WHAT TO DO: What you return must be an exact copy of the lines in the listing below between the line holding "#### NP-difíciles (NP-hard)" and the line holding "Esta definición **no", inclusive, and nothing more.

DATA TO EXAMINE:
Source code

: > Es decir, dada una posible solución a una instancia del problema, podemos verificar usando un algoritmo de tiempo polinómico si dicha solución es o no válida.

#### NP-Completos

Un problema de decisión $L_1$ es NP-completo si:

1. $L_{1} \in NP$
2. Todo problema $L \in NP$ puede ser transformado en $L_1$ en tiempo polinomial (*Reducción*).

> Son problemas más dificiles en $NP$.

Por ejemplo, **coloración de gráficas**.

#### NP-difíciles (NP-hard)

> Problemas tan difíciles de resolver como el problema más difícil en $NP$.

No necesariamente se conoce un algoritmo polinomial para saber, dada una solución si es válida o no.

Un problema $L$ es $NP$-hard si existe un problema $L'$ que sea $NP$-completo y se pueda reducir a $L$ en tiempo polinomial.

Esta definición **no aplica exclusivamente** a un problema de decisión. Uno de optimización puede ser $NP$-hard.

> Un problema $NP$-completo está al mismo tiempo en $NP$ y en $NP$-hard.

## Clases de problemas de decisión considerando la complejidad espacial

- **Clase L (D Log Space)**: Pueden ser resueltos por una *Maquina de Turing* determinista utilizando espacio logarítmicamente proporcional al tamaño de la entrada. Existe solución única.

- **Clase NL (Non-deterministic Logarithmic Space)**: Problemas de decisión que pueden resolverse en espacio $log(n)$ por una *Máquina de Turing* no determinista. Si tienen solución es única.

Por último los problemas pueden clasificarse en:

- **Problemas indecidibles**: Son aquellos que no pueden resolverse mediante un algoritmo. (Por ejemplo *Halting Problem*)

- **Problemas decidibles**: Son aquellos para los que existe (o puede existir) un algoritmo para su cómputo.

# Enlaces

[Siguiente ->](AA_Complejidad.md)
* * *
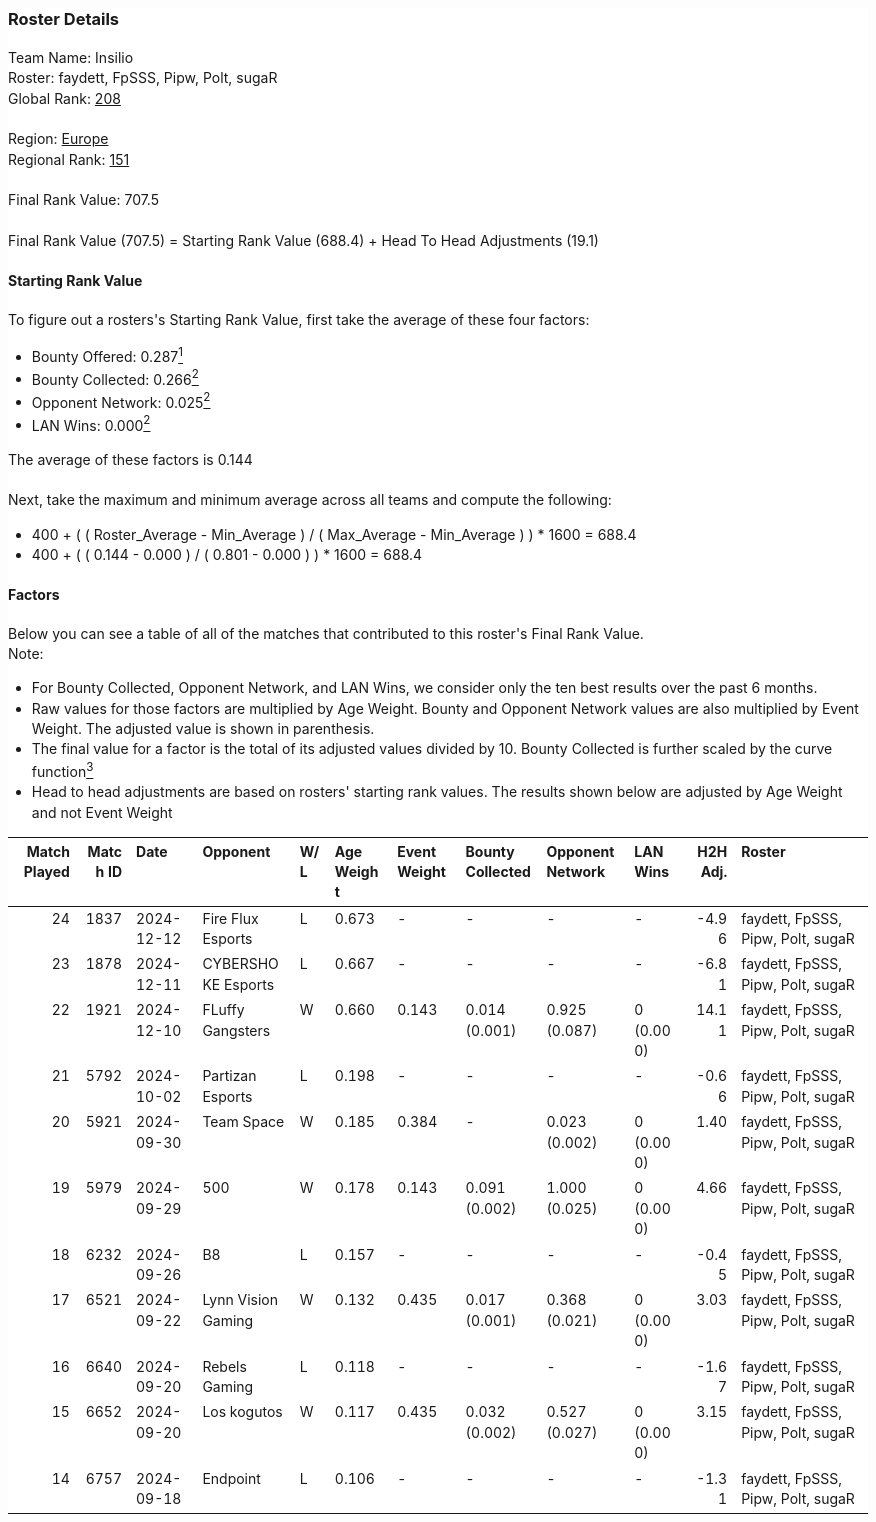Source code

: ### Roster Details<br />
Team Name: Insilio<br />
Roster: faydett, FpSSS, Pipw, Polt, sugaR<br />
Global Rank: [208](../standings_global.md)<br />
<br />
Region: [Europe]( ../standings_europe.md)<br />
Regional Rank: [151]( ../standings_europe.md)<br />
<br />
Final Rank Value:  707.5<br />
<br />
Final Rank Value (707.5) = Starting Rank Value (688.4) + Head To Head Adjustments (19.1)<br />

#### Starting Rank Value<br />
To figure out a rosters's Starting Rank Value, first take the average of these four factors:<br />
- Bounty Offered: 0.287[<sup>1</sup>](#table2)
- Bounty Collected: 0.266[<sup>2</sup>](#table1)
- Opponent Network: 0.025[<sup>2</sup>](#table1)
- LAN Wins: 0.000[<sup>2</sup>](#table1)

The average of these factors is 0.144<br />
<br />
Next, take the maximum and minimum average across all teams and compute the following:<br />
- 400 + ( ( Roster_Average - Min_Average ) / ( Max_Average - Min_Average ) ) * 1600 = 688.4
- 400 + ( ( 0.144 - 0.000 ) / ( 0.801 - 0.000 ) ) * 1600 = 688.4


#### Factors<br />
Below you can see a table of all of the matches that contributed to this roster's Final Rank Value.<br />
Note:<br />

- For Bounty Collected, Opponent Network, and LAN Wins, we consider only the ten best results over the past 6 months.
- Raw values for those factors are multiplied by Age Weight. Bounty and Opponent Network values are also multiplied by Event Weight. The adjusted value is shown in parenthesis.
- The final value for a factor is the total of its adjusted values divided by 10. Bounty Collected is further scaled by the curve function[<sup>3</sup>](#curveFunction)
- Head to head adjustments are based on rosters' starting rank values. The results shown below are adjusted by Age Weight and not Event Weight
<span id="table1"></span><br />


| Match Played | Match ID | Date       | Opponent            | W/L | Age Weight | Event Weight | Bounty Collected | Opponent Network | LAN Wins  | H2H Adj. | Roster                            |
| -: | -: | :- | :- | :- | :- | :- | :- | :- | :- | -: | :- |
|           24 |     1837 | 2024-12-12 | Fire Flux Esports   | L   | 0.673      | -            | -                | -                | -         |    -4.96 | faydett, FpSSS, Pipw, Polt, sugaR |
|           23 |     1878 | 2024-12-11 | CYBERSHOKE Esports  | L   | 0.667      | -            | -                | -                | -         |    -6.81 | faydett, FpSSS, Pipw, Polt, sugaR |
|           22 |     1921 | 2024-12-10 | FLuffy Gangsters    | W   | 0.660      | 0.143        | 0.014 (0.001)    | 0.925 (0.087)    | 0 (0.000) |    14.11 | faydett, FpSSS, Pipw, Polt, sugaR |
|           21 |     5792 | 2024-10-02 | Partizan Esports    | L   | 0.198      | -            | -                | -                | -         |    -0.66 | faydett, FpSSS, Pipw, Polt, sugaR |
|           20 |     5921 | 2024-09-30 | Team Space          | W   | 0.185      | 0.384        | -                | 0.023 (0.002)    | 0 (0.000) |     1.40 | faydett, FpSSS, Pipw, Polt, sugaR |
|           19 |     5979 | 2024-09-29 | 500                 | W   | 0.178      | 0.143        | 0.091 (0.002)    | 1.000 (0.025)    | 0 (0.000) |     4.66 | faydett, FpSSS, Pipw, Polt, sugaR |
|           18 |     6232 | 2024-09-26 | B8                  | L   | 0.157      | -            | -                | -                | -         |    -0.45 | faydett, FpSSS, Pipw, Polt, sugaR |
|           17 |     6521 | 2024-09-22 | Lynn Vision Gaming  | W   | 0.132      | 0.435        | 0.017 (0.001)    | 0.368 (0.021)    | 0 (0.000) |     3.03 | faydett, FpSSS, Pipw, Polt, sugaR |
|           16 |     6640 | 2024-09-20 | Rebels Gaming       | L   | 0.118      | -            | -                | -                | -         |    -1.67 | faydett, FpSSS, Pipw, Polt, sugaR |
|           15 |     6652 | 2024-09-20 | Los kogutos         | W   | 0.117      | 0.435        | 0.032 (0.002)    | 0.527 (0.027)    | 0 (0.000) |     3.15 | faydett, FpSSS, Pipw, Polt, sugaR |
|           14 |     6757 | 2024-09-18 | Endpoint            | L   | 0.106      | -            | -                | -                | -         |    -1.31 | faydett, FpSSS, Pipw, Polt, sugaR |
...
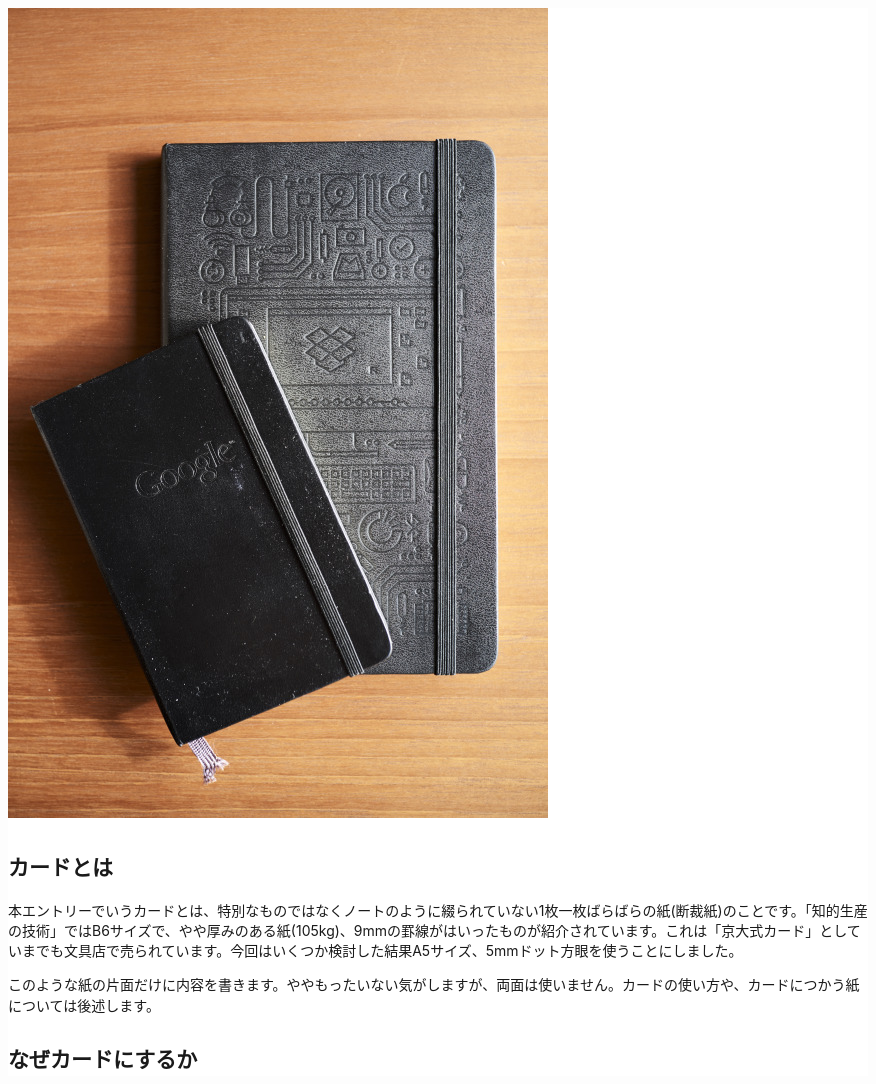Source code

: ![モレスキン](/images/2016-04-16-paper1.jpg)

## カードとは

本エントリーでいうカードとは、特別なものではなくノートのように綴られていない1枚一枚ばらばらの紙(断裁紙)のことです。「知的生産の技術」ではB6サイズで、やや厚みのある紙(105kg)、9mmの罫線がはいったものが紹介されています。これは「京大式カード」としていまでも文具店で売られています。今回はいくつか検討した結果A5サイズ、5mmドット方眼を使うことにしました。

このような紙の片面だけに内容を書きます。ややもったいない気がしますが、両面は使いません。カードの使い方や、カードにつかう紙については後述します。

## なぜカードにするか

WRITTEN RESPONSE:
#### NP-difíciles (NP-hard)

> Problemas tan difíciles de resolver como el problema más difícil en $NP$.

No necesariamente se conoce un algoritmo polinomial para saber, dada una solución si es válida o no.

Un problema $L$ es $NP$-hard si existe un problema $L'$ que sea $NP$-completo y se pueda reducir a $L$ en tiempo polinomial.

Esta definición **no aplica exclusivamente** a un problema de decisión. Uno de optimización puede ser $NP$-hard.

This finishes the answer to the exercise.